PSYCHIATRY'S loss was mental health's gain.

Revelations this week that Kate Bush's parents wanted her to be a psychiatrist caused some fuss and led to outbreaks of rioting in several rural areas.

Yet these revelations hardly put the new in news. In the distant past, the singer herself spoke of sharing that vocational aim.

In March, 1978, when her first single Wuthering Heights was wowing the charts, the then 19-year-old floated wispily down from heaven and landed on a metaphorical couch to let Melody Maker's Harry Doherty inside her head.

Of psychiatry as a possible career, she explained: "I guess it's the thinking bit, trying to communicate with people and help them out. It's so sad to see good, nice people emotionally screwed up when they could be so happy."

She had 10 O levels before leaving school early to pursue music and dance. Her father was a GP, her mother a nurse, and one of the first records she bought was Napoleon XIV's They're Coming to Take Me Away, Ha-Haaa! I see. (Actually, I bought it, too).

Kate grew up to become the country's sanest person, consequence of a secure and happy upbringing in a big, rambling house with half its foundations in suburbia and half in the country. As good as it gets really. Difficult, thereafter, not to become good and wise.

And nothing wiser than the decision to pursue a career in music. For she has salved more psyches with her music than she might have done in psychiatric practice.

She wasn't unaware of this potential power in 1978, saying: "When I write songs I really like to explore the mental area, the emotional values.

"Although in a way you can say that being a psychiatrist is more purposeful than writing music, in many ways it isn't because a lot of people take a great deal of comfort from music."

Music, she added, was "therapy". Hence the devotion she inspires. She is therapist to the nation(s).

She also considered becoming a social worker or, perhaps, a vet, and I'm sure I read about her entertaining the possibility of working at Woolworth's.

How tragic would that have been? She works her way up to be assistant manager of the Neasden branch, responsible for the pick 'n' mix, when the whole empire collapses. And, sadly, she slopes home to her egg-box semi in a sterile suburb where listlessly she listens to the company's going away present: a CD of Elton John's greatest hits.

That scenario wasn't impossible, if you missed out all the detail. How do we end up going down one career road and not another? Fate? The singer has spoken of the "luck" involved breaking into the music business.

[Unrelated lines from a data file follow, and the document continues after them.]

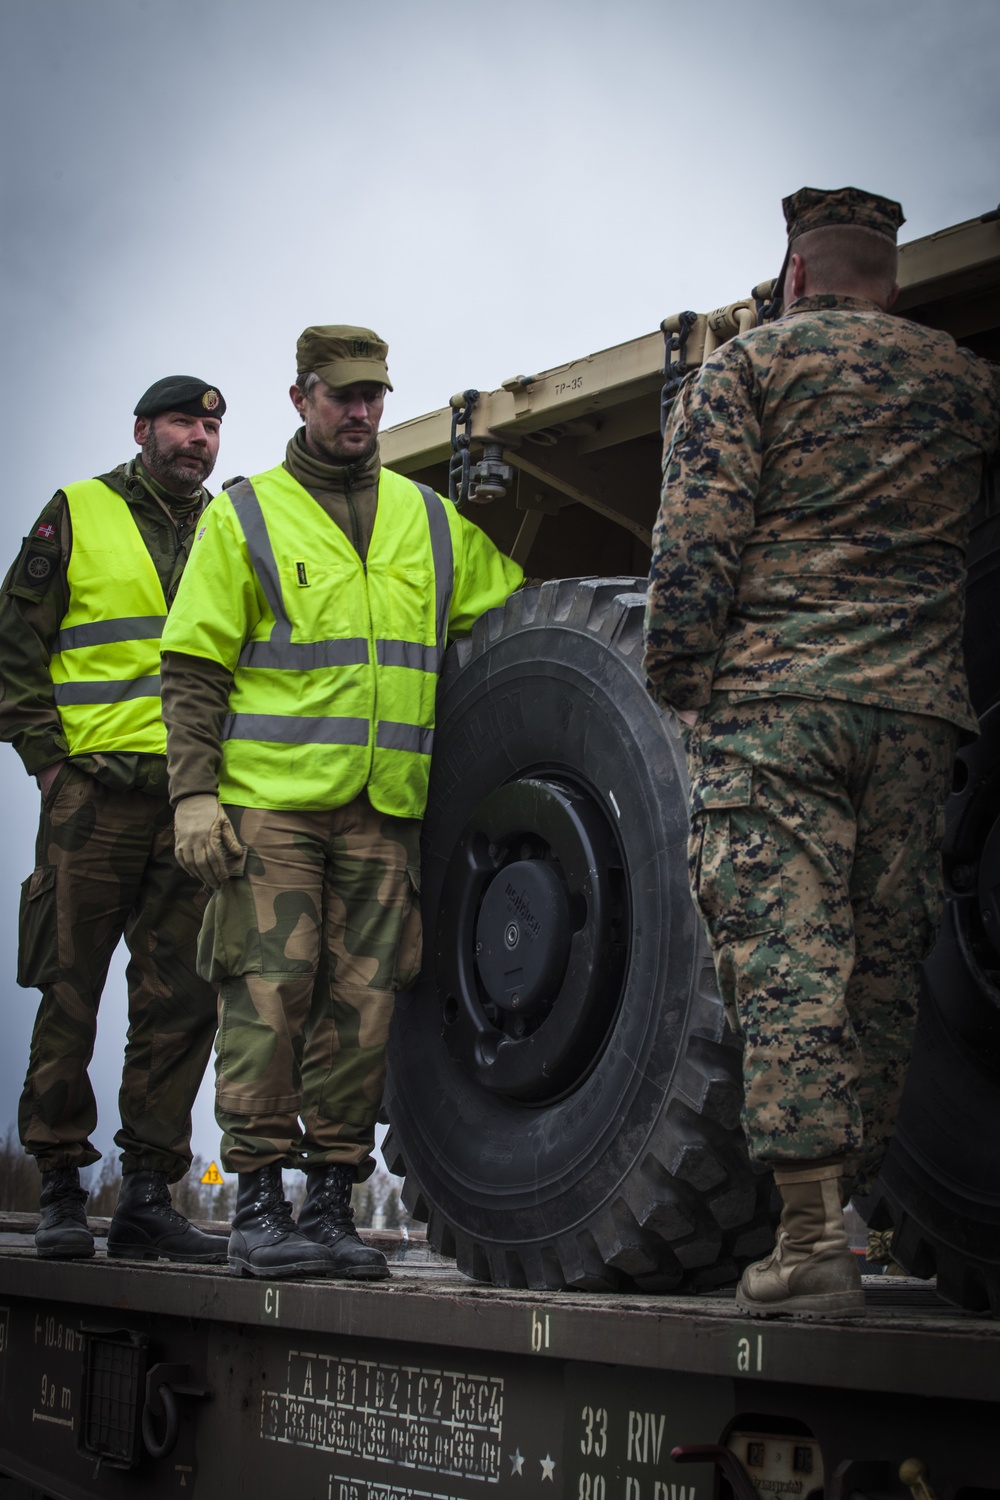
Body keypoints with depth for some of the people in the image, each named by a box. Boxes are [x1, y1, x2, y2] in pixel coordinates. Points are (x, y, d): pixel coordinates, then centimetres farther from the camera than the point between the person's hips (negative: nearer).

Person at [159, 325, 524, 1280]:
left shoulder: (433, 521, 17)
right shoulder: (244, 515, 6)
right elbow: (194, 670, 1)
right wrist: (194, 791, -8)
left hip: (384, 809, 3)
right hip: (269, 799, -3)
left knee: (362, 1004, 2)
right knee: (269, 994, -5)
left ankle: (331, 1201, 12)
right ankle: (258, 1206, 4)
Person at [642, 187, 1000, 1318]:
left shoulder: (749, 363, 5)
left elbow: (695, 542, -5)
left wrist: (673, 678, -1)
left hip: (772, 696, -4)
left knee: (784, 959, -7)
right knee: (883, 968, 8)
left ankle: (812, 1238, -12)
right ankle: (845, 1206, 13)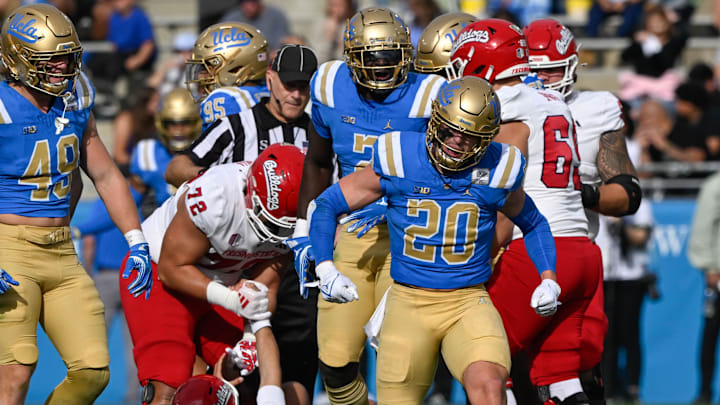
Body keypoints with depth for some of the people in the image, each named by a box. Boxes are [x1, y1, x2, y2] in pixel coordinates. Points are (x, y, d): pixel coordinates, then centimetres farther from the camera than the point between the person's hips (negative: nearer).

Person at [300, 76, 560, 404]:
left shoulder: (496, 172, -2)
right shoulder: (398, 161, -5)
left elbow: (532, 223, 19)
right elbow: (328, 204, 6)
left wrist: (548, 280, 5)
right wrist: (325, 269, -7)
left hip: (469, 303, -1)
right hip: (409, 303, 1)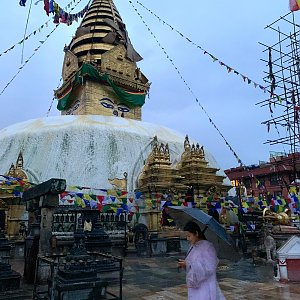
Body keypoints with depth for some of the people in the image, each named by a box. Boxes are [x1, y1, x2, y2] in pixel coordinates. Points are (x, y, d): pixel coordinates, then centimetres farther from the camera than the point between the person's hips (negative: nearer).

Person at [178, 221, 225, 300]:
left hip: (205, 287, -7)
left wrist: (188, 264, -20)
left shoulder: (207, 247, -17)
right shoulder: (193, 247, 6)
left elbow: (208, 269, -21)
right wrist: (184, 264, -5)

It's true. How easy to have been overlooked or to make a wrong decision. It's not impossible to imagine Pink Floyd's Dave Gilmour giving you a parking ticket, or comedian Graeme Norton booking your holiday, or Lady Gaga asking if you want food with your burger.

But it isn't just about luck. Talent helps, but it's also about taking a risk and eschewing the safer option.

When I was an apprentice existentialist at the Greater Clackmannanshire College of Philosophy and Allied Trades, a fellow student took me aside and confided he was thinking of leaving the course.

He wanted to study art. Madness! We had four years of grant-aided Marxism, at the end of which we could get good, respectable jobs as top agitators (I'm talking about the 1970s here).

The career prospects for art were much more limited. But this fine fellow went on to become one of Scotland's most famous artists and comfortably off into the bargain.

Another friend spoke of giving up his internet PR job to present a few programmes on television.

Lunacy! He's now a household name, with his glossy books and DVDs on every coffee table.

These guys took risks and followed their dreams. So did Kate Bush. They wrote her off as a one-hit wonder. Now they write of her as Wonder Woman, hitting us suckers with her psychic succour.

Mind you, I bet she'd have been good with the pick 'n' mix too.